[Items listed in a dataset]
········
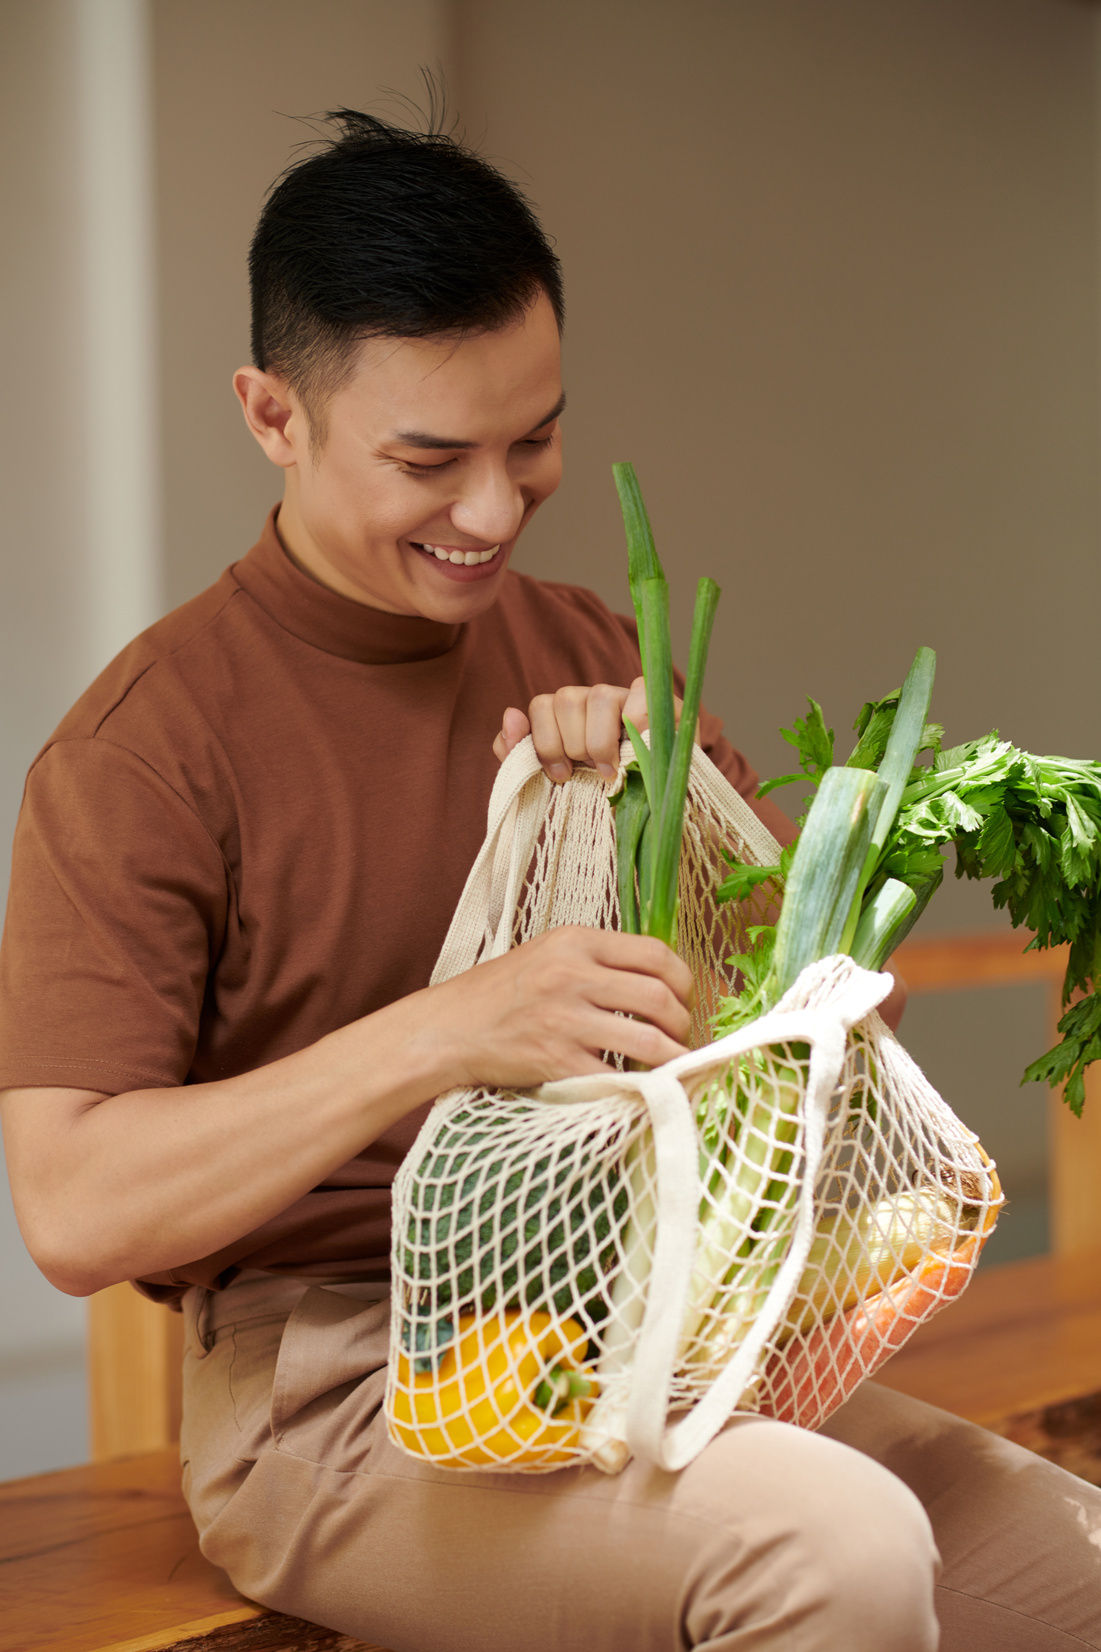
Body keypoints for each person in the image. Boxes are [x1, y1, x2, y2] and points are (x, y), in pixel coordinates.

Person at [1, 109, 1099, 1652]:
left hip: (653, 1329)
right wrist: (448, 1030)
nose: (494, 512)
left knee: (1080, 1568)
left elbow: (801, 1055)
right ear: (271, 414)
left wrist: (686, 833)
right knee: (831, 1548)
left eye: (533, 441)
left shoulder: (598, 655)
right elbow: (71, 1204)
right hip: (333, 1399)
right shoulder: (147, 747)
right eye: (427, 460)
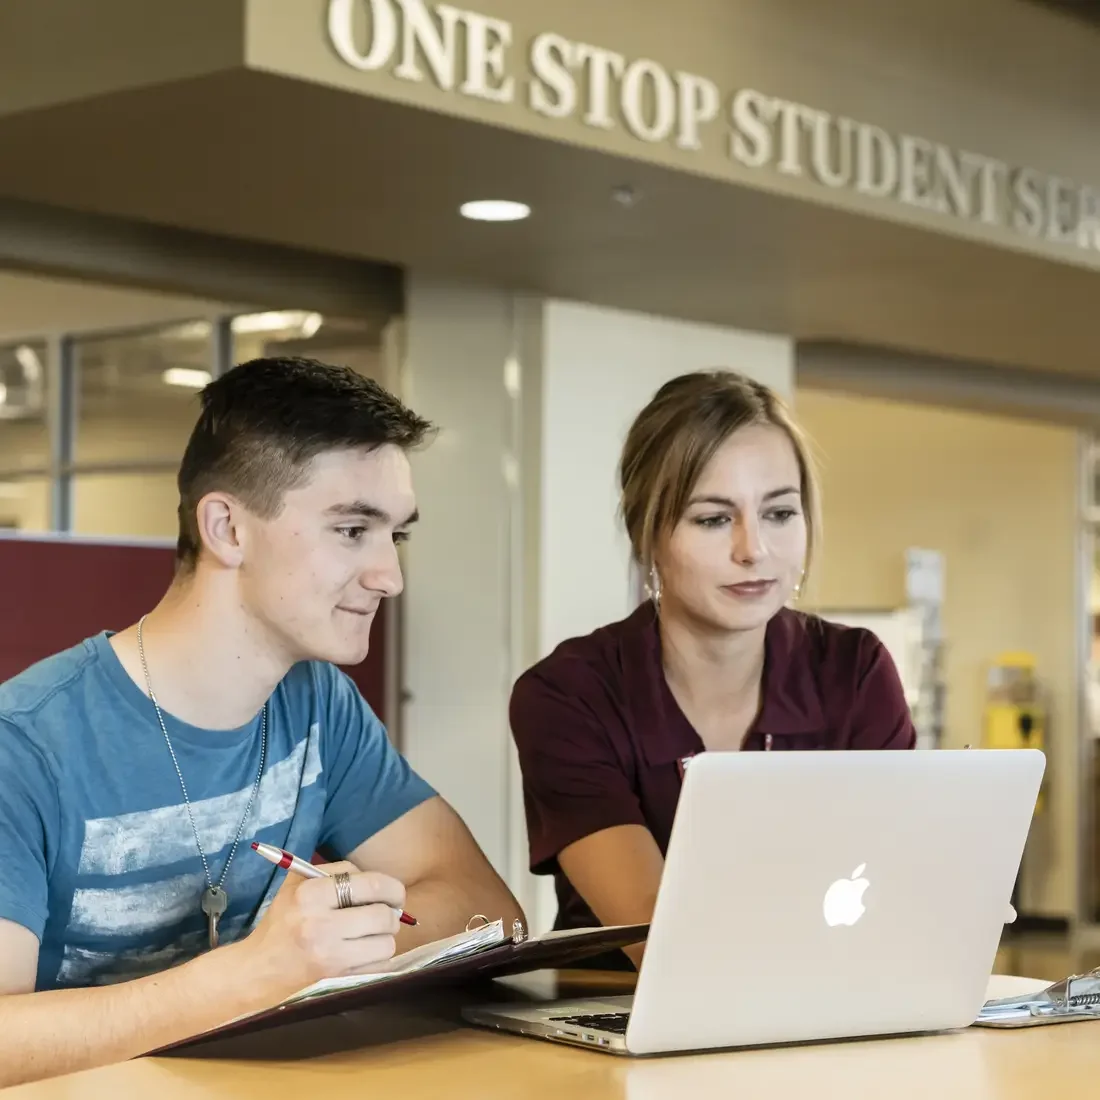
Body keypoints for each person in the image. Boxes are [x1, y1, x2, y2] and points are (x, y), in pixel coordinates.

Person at [0, 356, 524, 1087]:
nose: (390, 576)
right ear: (227, 528)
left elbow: (488, 914)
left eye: (395, 536)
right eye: (351, 530)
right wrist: (259, 972)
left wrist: (333, 941)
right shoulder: (24, 744)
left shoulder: (317, 705)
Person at [510, 370, 914, 968]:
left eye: (779, 513)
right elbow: (662, 938)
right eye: (713, 519)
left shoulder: (854, 670)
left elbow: (899, 888)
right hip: (621, 1030)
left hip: (833, 1016)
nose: (754, 550)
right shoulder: (568, 695)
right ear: (648, 532)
········
## Exercise objective
Include the first line of the records, the line containing "right shoulder: (147, 747)", and every line between them, repeated exactly. Skip the pictures.

## Solution to the exercise
Body keypoints for each person in the image. Boxes are [x1, y1, x2, y2] and points are (x, y), in pixel coordinates.

Person at [1, 109, 1099, 1652]:
left hip: (653, 1329)
right wrist: (448, 1030)
nose: (494, 512)
left knee: (1080, 1568)
left elbow: (801, 1055)
right ear: (271, 414)
left wrist: (686, 833)
right knee: (831, 1548)
left eye: (533, 441)
left shoulder: (598, 655)
right elbow: (71, 1204)
right hip: (333, 1399)
right shoulder: (147, 747)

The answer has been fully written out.